### Brief
Convert every line from the beginning of the listing through the line containing "Corrosion Inhibitor-44 (43)", inclusive, into a JSON list of strings with one string per line and no blank lines.

### Study material
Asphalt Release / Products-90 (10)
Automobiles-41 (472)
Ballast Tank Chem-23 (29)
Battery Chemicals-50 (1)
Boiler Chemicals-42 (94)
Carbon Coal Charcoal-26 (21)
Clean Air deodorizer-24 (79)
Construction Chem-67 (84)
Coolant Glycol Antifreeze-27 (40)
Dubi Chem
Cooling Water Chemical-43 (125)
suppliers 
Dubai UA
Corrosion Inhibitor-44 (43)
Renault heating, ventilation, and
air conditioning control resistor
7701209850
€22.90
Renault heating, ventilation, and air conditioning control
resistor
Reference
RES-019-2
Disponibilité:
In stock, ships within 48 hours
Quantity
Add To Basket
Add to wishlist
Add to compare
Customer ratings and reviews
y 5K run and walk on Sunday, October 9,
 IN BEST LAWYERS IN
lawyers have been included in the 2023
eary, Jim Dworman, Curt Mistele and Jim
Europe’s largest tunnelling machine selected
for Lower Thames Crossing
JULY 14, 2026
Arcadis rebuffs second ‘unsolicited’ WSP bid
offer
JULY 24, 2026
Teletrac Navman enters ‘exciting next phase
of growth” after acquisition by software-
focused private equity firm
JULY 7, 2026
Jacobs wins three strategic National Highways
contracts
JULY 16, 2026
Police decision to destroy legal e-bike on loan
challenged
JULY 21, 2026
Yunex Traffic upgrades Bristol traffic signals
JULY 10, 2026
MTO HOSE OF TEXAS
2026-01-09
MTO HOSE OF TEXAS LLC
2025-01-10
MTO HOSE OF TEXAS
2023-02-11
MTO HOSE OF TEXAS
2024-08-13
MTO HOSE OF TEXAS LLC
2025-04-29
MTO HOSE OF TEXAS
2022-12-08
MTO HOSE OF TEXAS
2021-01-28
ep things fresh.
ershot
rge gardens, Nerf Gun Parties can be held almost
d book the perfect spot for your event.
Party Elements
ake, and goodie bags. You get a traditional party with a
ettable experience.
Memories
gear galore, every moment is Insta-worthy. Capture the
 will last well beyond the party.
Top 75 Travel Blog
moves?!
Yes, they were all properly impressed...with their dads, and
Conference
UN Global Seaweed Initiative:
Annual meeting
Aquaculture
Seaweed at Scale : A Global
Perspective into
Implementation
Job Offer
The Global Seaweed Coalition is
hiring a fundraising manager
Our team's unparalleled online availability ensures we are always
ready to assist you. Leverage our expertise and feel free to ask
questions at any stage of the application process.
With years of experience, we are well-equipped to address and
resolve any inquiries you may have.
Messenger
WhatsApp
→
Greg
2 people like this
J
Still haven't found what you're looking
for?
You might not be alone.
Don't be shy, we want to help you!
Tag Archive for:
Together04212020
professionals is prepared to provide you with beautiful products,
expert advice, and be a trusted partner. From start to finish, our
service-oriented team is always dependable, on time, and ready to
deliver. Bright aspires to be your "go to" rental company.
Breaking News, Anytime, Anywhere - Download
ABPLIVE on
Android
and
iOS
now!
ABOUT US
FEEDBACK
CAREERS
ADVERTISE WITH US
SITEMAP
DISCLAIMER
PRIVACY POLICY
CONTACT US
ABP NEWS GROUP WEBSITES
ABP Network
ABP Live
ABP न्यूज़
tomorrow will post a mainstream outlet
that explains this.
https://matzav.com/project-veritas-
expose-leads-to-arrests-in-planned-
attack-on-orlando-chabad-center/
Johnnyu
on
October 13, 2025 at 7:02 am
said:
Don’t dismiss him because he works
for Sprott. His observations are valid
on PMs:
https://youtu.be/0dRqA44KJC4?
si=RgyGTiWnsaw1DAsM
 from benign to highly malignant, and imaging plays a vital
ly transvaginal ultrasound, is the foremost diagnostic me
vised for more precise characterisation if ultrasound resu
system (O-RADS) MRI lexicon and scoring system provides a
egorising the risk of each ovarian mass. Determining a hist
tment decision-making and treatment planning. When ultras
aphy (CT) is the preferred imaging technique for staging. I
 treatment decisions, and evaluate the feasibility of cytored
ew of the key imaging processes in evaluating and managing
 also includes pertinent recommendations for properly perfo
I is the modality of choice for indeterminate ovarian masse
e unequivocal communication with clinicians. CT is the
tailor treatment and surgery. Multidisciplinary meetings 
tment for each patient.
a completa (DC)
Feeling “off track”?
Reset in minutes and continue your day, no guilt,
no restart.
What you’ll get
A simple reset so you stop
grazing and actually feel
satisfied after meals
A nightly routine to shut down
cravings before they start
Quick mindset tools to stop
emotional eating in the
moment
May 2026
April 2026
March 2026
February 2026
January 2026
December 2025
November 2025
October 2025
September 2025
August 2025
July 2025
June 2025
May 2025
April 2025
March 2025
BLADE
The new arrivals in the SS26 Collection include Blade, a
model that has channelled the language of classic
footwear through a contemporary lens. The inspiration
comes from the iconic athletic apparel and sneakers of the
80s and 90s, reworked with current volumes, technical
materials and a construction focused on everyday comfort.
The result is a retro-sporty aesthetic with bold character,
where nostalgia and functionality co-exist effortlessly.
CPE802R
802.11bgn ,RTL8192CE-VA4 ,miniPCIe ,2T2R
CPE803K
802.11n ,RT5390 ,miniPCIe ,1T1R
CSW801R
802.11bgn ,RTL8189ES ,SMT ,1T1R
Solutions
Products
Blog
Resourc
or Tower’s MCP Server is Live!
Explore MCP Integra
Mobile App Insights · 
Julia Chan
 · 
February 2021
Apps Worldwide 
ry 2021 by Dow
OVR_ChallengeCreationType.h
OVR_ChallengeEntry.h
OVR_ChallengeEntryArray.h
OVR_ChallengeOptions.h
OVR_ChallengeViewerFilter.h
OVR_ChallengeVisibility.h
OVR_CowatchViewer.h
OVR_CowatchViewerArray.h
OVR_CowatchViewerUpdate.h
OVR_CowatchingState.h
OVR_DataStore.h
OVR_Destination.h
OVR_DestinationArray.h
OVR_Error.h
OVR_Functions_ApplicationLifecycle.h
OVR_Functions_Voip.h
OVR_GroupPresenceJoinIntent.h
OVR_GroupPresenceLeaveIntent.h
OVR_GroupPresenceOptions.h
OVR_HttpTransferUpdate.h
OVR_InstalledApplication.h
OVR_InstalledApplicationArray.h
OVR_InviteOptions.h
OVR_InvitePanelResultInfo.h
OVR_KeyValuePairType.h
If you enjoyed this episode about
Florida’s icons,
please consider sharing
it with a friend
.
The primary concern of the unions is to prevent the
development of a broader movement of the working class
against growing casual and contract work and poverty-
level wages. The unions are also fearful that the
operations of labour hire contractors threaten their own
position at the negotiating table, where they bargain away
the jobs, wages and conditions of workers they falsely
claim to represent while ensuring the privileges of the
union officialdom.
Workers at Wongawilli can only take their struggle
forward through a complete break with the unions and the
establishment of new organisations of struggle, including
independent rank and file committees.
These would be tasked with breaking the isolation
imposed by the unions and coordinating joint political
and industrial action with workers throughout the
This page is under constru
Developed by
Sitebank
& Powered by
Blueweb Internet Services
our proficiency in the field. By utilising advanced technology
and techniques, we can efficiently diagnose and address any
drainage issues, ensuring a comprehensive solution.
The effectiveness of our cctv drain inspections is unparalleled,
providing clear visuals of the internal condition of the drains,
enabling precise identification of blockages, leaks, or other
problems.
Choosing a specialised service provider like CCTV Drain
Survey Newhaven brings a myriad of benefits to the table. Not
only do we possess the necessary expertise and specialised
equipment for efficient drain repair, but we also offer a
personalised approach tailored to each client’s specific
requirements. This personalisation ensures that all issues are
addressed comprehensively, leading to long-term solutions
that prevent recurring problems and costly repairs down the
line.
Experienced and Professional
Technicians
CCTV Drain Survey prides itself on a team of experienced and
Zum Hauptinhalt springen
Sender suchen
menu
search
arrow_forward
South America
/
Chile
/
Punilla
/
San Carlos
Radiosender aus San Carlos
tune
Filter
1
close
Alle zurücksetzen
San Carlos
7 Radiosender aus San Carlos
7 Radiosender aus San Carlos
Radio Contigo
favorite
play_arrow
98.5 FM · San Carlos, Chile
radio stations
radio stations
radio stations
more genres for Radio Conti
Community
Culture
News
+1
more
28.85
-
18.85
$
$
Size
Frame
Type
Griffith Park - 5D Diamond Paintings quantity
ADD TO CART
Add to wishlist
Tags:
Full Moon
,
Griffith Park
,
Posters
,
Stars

### Solved problem
[
  "Asphalt Release / Products-90 (10)",
  "Automobiles-41 (472)",
  "Ballast Tank Chem-23 (29)",
  "Battery Chemicals-50 (1)",
  "Boiler Chemicals-42 (94)",
  "Carbon Coal Charcoal-26 (21)",
  "Clean Air deodorizer-24 (79)",
  "Construction Chem-67 (84)",
  "Coolant Glycol Antifreeze-27 (40)",
  "Dubi Chem",
  "Cooling Water Chemical-43 (125)",
  "suppliers ",
  "Dubai UA",
  "Corrosion Inhibitor-44 (43)"
]